▶ **Text extracted page by page**
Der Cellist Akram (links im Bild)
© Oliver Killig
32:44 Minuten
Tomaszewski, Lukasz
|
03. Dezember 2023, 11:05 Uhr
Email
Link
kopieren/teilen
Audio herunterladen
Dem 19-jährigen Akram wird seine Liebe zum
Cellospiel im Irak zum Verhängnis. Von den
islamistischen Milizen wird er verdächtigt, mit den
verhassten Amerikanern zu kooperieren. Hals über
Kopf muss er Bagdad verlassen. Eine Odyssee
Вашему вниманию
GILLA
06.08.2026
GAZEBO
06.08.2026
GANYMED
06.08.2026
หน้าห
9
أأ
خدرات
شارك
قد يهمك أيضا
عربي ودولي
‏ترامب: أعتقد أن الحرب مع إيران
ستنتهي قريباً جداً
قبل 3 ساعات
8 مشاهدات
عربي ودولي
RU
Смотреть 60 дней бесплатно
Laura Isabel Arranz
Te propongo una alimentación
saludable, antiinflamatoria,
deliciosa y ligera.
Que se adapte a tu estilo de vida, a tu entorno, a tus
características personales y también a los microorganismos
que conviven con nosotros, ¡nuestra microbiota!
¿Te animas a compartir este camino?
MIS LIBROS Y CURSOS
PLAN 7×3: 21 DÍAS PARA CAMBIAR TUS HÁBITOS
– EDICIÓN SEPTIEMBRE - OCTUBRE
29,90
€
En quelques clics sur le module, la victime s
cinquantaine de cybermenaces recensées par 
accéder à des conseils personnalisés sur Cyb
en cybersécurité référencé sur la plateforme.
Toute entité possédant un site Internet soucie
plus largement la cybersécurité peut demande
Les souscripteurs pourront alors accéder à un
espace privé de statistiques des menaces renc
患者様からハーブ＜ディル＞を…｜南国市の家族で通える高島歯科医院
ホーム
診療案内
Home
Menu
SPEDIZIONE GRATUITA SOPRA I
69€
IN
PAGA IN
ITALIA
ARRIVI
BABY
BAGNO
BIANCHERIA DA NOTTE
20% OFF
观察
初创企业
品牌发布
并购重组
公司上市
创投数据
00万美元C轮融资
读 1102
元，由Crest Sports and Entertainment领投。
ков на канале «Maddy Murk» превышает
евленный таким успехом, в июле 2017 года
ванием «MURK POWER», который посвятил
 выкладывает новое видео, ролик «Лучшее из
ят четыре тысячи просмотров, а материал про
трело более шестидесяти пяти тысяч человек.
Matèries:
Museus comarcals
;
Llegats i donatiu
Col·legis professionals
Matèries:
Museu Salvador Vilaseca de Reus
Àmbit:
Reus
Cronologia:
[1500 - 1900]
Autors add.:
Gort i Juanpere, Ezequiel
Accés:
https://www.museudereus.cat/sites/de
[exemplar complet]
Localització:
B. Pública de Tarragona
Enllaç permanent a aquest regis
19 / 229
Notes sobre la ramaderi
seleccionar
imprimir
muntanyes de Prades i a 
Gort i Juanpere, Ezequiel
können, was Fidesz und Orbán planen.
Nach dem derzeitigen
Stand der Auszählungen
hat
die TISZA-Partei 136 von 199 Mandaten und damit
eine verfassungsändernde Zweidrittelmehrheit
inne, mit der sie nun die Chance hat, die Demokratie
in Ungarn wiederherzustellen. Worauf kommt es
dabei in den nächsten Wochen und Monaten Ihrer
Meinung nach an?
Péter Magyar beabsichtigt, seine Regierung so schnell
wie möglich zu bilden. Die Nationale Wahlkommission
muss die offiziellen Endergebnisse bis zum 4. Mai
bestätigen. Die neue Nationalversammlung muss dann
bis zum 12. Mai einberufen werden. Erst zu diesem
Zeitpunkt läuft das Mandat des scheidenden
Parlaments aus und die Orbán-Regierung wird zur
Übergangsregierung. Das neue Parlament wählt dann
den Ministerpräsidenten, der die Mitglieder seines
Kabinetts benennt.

▶ **JOB ITEM**
Pull out the lines of the listing above that run from its start through the line containing "verhassten Amerikanern zu", and copy them without any change.

▶ **ANSWER BELOW**
Der Cellist Akram (links im Bild)
© Oliver Killig
32:44 Minuten
Tomaszewski, Lukasz
|
03. Dezember 2023, 11:05 Uhr
Email
Link
kopieren/teilen
Audio herunterladen
Dem 19-jährigen Akram wird seine Liebe zum
Cellospiel im Irak zum Verhängnis. Von den
islamistischen Milizen wird er verdächtigt, mit den
verhassten Amerikanern zu kooperieren. Hals über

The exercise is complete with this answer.